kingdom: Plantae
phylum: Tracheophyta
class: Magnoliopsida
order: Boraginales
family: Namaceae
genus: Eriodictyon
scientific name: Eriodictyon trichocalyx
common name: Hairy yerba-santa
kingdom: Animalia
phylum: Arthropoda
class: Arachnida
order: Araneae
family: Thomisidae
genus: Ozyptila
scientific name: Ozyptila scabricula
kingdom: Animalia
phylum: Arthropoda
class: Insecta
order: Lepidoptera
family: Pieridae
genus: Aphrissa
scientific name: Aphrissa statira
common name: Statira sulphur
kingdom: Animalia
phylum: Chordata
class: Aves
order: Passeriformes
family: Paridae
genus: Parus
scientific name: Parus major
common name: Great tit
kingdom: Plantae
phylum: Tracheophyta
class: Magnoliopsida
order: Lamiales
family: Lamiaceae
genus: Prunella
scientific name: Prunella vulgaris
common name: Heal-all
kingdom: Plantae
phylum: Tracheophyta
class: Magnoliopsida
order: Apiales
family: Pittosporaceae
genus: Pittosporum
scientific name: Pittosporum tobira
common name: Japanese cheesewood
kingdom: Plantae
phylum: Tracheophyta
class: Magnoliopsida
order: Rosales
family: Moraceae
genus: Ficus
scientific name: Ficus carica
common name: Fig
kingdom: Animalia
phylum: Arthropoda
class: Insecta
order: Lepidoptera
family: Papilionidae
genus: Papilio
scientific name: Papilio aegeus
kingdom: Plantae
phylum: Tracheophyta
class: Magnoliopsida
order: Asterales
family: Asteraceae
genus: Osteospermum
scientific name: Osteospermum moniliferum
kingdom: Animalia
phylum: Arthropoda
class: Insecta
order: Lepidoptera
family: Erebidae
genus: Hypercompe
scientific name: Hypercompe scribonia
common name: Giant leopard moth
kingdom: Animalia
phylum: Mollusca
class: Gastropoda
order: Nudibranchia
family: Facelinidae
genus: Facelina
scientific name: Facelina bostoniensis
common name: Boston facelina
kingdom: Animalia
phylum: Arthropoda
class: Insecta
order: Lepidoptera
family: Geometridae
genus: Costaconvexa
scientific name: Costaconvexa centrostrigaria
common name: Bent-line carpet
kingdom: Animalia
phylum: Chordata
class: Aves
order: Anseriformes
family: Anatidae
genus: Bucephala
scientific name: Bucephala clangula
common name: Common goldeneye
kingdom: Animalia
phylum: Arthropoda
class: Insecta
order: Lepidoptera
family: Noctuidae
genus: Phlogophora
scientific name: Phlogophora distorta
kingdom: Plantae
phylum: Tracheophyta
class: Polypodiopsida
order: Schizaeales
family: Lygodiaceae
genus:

::::

- _What is required_: Write out every one of the lines above, from the first to the last, without changing anything.

- _Response to this task_:
kingdom: Plantae
phylum: Tracheophyta
class: Magnoliopsida
order: Boraginales
family: Namaceae
genus: Eriodictyon
scientific name: Eriodictyon trichocalyx
common name: Hairy yerba-santa
kingdom: Animalia
phylum: Arthropoda
class: Arachnida
order: Araneae
family: Thomisidae
genus: Ozyptila
scientific name: Ozyptila scabricula
kingdom: Animalia
phylum: Arthropoda
class: Insecta
order: Lepidoptera
family: Pieridae
genus: Aphrissa
scientific name: Aphrissa statira
common name: Statira sulphur
kingdom: Animalia
phylum: Chordata
class: Aves
order: Passeriformes
family: Paridae
genus: Parus
scientific name: Parus major
common name: Great tit
kingdom: Plantae
phylum: Tracheophyta
class: Magnoliopsida
order: Lamiales
family: Lamiaceae
genus: Prunella
scientific name: Prunella vulgaris
common name: Heal-all
kingdom: Plantae
phylum: Tracheophyta
class: Magnoliopsida
order: Apiales
family: Pittosporaceae
genus: Pittosporum
scientific name: Pittosporum tobira
common name: Japanese cheesewood
kingdom: Plantae
phylum: Tracheophyta
class: Magnoliopsida
order: Rosales
family: Moraceae
genus: Ficus
scientific name: Ficus carica
common name: Fig
kingdom: Animalia
phylum: Arthropoda
class: Insecta
order: Lepidoptera
family: Papilionidae
genus: Papilio
scientific name: Papilio aegeus
kingdom: Plantae
phylum: Tracheophyta
class: Magnoliopsida
order: Asterales
family: Asteraceae
genus: Osteospermum
scientific name: Osteospermum moniliferum
kingdom: Animalia
phylum: Arthropoda
class: Insecta
order: Lepidoptera
family: Erebidae
genus: Hypercompe
scientific name: Hypercompe scribonia
common name: Giant leopard moth
kingdom: Animalia
phylum: Mollusca
class: Gastropoda
order: Nudibranchia
family: Facelinidae
genus: Facelina
scientific name: Facelina bostoniensis
common name: Boston facelina
kingdom: Animalia
phylum: Arthropoda
class: Insecta
order: Lepidoptera
family: Geometridae
genus: Costaconvexa
scientific name: Costaconvexa centrostrigaria
common name: Bent-line carpet
kingdom: Animalia
phylum: Chordata
class: Aves
order: Anseriformes
family: Anatidae
genus: Bucephala
scientific name: Bucephala clangula
common name: Common goldeneye
kingdom: Animalia
phylum: Arthropoda
class: Insecta
order: Lepidoptera
family: Noctuidae
genus: Phlogophora
scientific name: Phlogophora distorta
kingdom: Plantae
phylum: Tracheophyta
class: Polypodiopsida
order: Schizaeales
family: Lygodiaceae
genus:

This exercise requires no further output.